Matt Fowler of IGN gave the episode a "good" 7.7 out of 10 and wrote in his verdict, "'Tonight's the Night' had a really cool Barbara story, marred by the weird non-death ending. If they wanted to keep her alive, there were certainly other ways to do it other than the one way that made her death almost necessary by design. Also, and this is more of an observation than a negative, the Se7en homages were pretty out of control during the first 15, 20 minutes. Barbara turning herself in. Offering to lead Jim and Harvey away on an escort mission (followed by armored cops). It's just that instead of the box, it was a church. And a dress. And also a kidnapped Leslie. Other than that, the best stuff this week belonged to Bruce and Alfred."

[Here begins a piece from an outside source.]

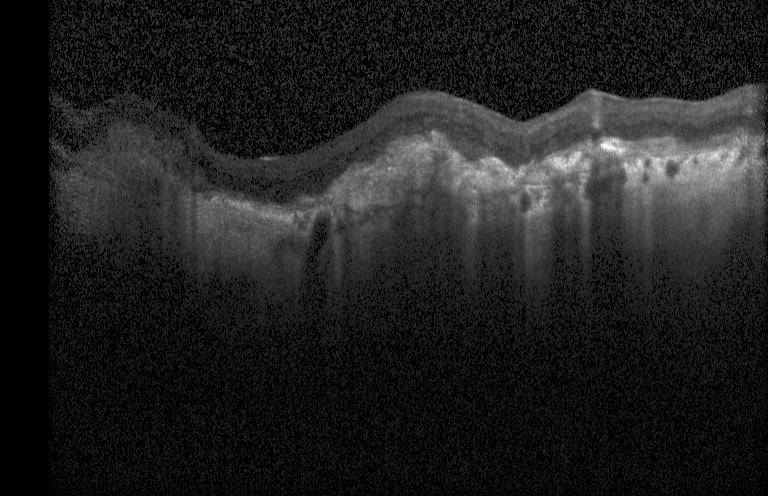

Finding: a choroidal neovascular membrane.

The A.V. Club's Kyle Fowle gave the episode a "B" grade and wrote, "'Tonight’s The Night' is an episode that deals with various stages of crumbling loyalty and ambition. It sees Gordon, Barbara, and Bruce all contemplate and reckon with past choices and seemingly inevitable, sad futures. 'Tonight’s The Night' is nuanced doom and gloom that also never stops being fun, and really, that's what Gotham should be.